The following may help guiding you:
- Read the source text carefully in order to get the general idea in it. This will help you to know the items needed as well as style to be used.
- Get dictionaries according to the demand of your translation work. For instance if the source text is in English or Kiswahili, you will need English and Swahili dictionaries (both monolingual and bilingual)
- Begin with the first draft. This gives you chance for further corrections.
- Revise the translation by improving the first draft. Here you will have the second draft.
- Give your draft to the second reader. This will help to edit your work. You will have to work on the found mistakes.
- Write the final draft after making all necessary revisions.
What are the qualities of good translation?
- A good translation should be capable of being translated back and yield the same meaning
- Performance testing – this is achieved by asking speakers of language A to do actions based on the translation. The same is done to the speakers B to do the same actions basing on the original text. If the results are the same, then translation will be regarded as of good quality.

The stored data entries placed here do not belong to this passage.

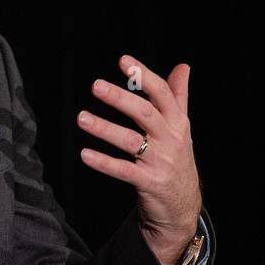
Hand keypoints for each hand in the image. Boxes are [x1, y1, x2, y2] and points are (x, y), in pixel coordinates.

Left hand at [76, 54, 201, 264]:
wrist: (183, 204)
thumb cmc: (177, 158)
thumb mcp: (182, 127)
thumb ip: (178, 96)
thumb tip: (183, 66)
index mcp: (178, 122)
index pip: (162, 93)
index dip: (143, 75)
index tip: (124, 61)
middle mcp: (171, 139)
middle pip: (145, 113)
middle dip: (120, 98)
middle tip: (95, 85)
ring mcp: (160, 162)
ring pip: (131, 141)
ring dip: (105, 128)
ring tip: (81, 118)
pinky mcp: (149, 183)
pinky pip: (124, 170)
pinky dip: (104, 163)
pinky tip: (85, 154)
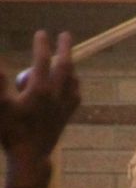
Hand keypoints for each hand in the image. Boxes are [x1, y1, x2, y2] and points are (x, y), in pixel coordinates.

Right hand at [1, 30, 79, 187]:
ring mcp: (65, 105)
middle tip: (66, 34)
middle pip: (65, 65)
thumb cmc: (11, 130)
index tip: (42, 33)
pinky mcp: (68, 115)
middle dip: (65, 48)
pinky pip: (75, 94)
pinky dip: (74, 84)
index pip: (43, 60)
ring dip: (70, 65)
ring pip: (73, 79)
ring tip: (67, 58)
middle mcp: (57, 94)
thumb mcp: (0, 106)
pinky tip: (72, 83)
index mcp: (40, 90)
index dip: (42, 45)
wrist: (30, 155)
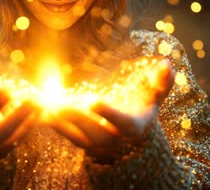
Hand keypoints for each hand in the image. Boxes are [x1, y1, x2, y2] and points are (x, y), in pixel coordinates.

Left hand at [48, 56, 174, 162]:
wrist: (131, 130)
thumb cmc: (143, 105)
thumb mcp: (155, 94)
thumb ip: (161, 82)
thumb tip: (167, 65)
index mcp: (135, 126)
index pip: (123, 123)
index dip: (109, 113)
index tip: (94, 101)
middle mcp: (117, 139)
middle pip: (97, 133)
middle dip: (79, 119)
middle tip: (61, 105)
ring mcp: (99, 144)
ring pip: (80, 138)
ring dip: (62, 124)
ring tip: (46, 109)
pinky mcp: (84, 143)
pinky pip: (69, 137)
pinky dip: (56, 126)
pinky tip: (41, 113)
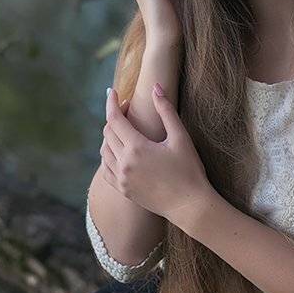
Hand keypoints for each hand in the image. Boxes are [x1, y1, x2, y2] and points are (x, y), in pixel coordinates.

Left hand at [99, 84, 218, 227]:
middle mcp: (124, 163)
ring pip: (104, 151)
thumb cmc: (189, 170)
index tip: (112, 91)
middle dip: (114, 117)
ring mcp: (121, 179)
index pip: (114, 119)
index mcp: (137, 148)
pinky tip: (117, 151)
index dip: (111, 103)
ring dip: (109, 136)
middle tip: (126, 109)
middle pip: (107, 133)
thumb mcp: (180, 137)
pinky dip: (107, 156)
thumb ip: (166, 111)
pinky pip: (105, 169)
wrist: (189, 205)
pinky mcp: (123, 190)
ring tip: (123, 129)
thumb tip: (156, 87)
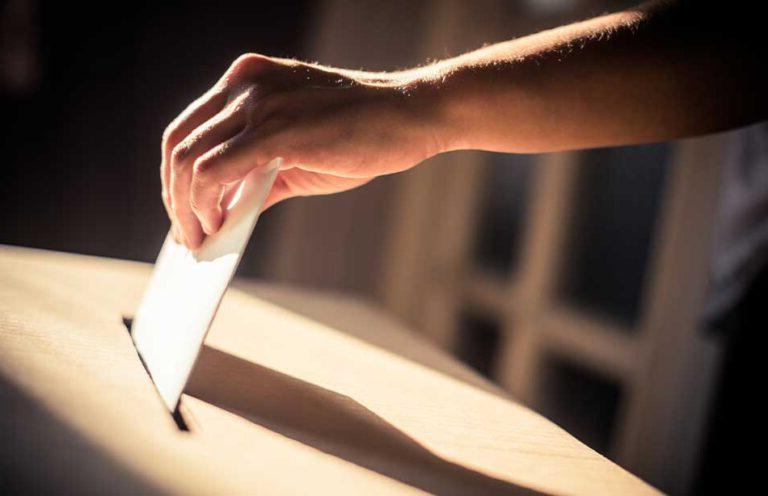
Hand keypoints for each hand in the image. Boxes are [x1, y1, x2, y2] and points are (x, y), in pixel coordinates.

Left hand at [161, 54, 443, 248]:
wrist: (410, 115)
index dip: (175, 175)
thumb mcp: (298, 153)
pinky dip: (205, 206)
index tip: (182, 212)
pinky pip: (213, 172)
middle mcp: (245, 84)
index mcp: (247, 80)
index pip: (189, 127)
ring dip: (186, 208)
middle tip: (187, 234)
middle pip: (178, 142)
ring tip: (201, 238)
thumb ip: (257, 176)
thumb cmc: (361, 134)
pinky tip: (217, 229)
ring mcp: (258, 102)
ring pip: (188, 159)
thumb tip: (221, 216)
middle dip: (174, 196)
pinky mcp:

- Knowledge testing – this is done by asking questions especially by way of questionnaire to the speakers of both languages. If the same results are obtained, the translation will be considered good.
TYPES OF INTERPRETATION
SIMULTANEOUS INTERPRETATION (SI)
Itis the type of interpretation where the speaker of TL speaks continuously and the interpreter speaks at the same time in TL. It is usually done in conferences, the interpreter is usually confined in a sound-proof room and usually the interpreter remains confined in a sound-proof room.
It is the type of interpretation where the interpreter speaks after the speaker of the SL. The interpreter sits/stands near the speaker of SL. This type of interpretation is usually employed in gatherings like in churches, mosques etc.
This takes place when several languages are target languages. A source language is interpreted into a language that is understood by several interpreters who later convert the messages into their different target languages.
This is a type of interpretation which involves an interpreter and his client(s) in the areas where different languages are spoken. The interpreter interprets each language to the client(s).